> [TEXTO DO EXERCÍCIO]
O sistema de ensino superior público, bem como o das instituições do estado dedicadas à investigação científica, tem sido marcado ao longo de anos por um subfinanciamento crónico.
Os trabalhadores das carreiras docente universitária e politécnica, bem como os da carreira de investigação, têm sofrido com os erros e inconsistências da forma como é gerido o sistema científico.
As progressões nas carreiras têm sido uma raridade, criando uma grande falta de docentes nas posições mais altas da carreira, fragilizando as instituições e a sua credibilidade, nomeadamente quando fazem propostas de ciclos de estudos. Nesta linha, só recentemente tem sido dada possibilidade de promoção em número significativo.

> [ENTRADAS LISTADAS]
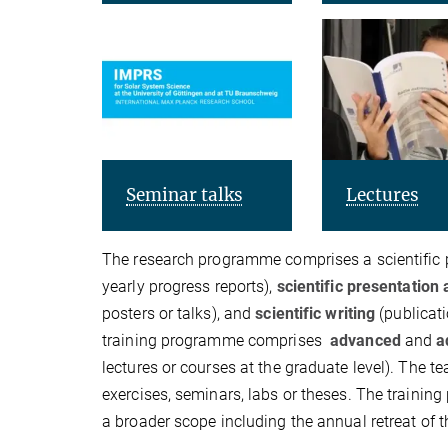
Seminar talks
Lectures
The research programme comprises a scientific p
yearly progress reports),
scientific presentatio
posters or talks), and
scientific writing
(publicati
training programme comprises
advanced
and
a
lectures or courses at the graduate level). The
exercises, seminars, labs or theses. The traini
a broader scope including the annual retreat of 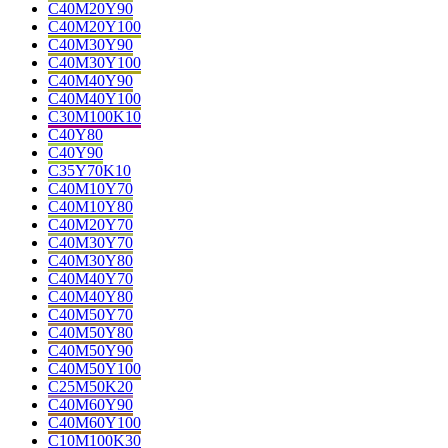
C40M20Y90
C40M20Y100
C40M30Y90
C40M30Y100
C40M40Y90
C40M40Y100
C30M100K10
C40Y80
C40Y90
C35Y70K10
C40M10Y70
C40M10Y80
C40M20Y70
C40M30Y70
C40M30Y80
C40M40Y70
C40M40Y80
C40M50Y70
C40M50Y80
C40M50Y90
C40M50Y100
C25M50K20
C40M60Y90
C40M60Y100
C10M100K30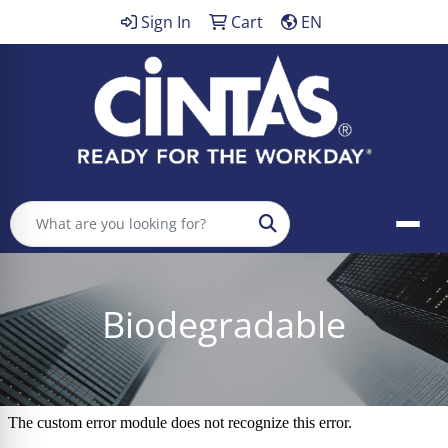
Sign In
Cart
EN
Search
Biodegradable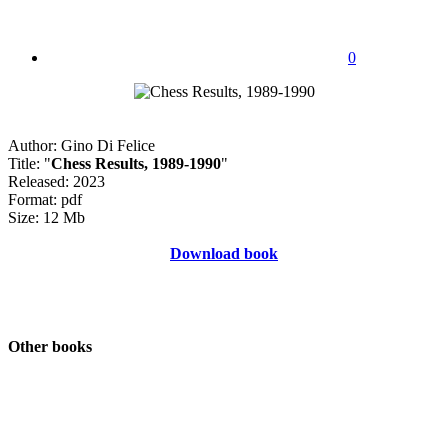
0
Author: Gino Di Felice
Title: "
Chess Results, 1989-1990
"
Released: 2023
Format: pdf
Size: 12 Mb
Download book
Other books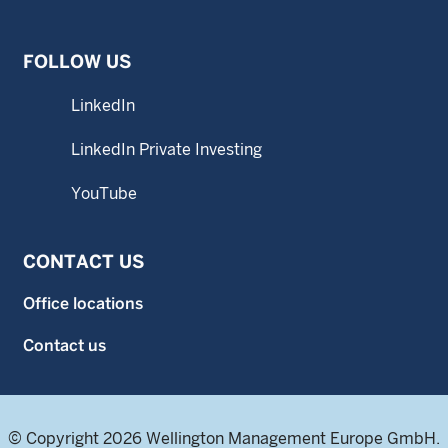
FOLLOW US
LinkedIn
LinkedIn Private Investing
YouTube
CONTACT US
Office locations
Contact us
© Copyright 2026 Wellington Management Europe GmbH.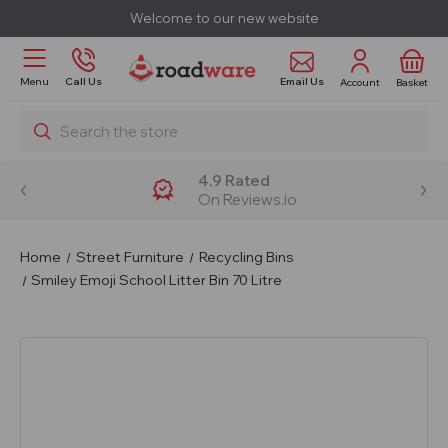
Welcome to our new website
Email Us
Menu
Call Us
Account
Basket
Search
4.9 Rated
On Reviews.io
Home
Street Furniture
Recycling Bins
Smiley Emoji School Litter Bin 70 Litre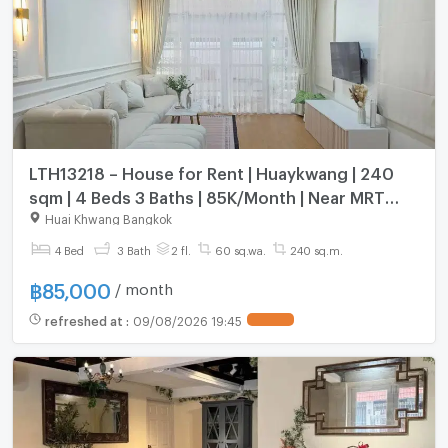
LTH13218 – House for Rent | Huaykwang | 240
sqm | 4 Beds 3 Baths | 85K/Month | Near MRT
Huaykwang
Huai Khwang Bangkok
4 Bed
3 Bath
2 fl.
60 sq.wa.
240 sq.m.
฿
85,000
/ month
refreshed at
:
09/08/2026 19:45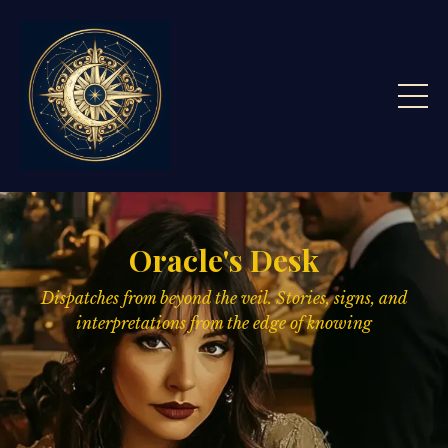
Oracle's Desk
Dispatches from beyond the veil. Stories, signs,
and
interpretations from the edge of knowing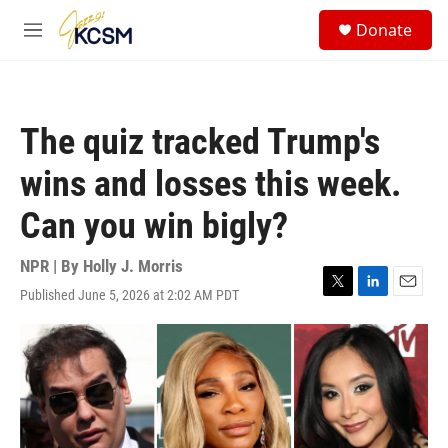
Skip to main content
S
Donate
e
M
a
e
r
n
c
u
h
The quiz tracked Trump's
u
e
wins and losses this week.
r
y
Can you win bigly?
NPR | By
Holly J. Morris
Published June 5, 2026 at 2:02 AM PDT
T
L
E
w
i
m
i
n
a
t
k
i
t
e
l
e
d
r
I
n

---

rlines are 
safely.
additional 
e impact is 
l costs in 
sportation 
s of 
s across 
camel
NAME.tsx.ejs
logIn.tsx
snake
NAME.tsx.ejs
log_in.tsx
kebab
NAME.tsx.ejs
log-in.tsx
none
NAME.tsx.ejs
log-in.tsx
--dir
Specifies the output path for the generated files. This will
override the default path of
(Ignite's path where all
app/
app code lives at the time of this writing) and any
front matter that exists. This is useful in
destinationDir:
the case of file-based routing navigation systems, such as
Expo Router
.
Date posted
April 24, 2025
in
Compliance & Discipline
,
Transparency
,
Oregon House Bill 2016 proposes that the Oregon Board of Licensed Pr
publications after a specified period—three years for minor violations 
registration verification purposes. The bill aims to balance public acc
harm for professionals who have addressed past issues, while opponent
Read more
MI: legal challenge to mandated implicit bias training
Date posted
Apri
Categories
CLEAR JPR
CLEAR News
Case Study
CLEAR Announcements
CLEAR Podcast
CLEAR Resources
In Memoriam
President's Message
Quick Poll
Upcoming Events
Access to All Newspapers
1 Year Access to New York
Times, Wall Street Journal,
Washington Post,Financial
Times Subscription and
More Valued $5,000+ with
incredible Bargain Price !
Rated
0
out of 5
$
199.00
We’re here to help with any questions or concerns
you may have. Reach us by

--

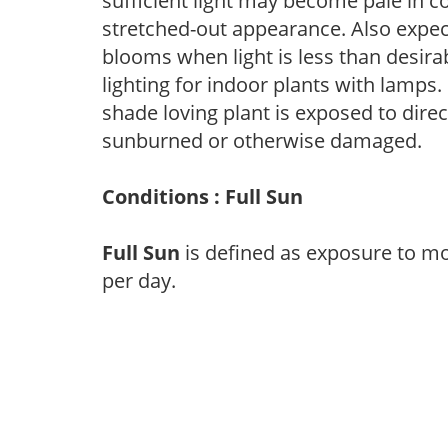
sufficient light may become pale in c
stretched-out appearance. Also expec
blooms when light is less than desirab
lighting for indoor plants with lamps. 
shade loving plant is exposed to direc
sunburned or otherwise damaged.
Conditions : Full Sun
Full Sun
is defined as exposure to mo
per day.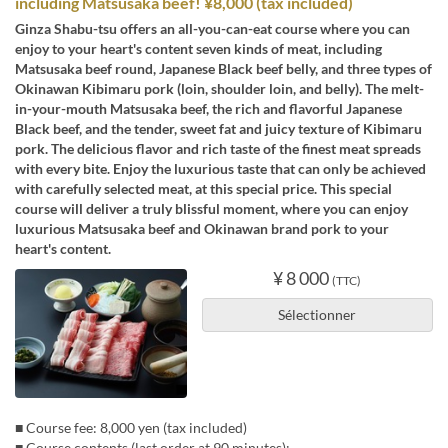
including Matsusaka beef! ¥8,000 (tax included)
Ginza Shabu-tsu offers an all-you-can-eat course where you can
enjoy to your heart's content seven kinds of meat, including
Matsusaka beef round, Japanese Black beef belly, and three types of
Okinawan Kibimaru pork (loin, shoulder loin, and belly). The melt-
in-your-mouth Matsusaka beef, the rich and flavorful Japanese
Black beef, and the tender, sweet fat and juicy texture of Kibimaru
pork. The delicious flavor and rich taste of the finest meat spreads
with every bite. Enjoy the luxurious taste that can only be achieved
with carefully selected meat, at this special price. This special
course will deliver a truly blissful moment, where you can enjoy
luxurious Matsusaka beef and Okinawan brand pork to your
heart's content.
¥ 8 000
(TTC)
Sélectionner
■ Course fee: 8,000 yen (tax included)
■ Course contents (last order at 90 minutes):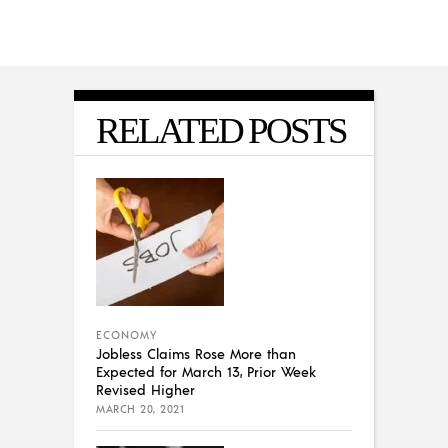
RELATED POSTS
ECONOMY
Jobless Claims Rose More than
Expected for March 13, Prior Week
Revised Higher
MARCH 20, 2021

> [INSTRUÇÕES DE TRABALHO]
• a. Duplique o trecho do texto sobre o ensino superior público de "As progressões nas" a "em número significativo.".
• b. Segundo o texto sobre o ensino superior público, por que fenómeno tem sido marcado esse sistema ao longo de anos?

> [RESPOSTAS ESCRITAS]
• a.
As progressões nas carreiras têm sido uma raridade, criando uma grande falta de docentes nas posições mais altas da carreira, fragilizando as instituições e a sua credibilidade, nomeadamente quando fazem propostas de ciclos de estudos. Nesta linha, só recentemente tem sido dada possibilidade de promoção em número significativo.

• b. Por um subfinanciamento crónico.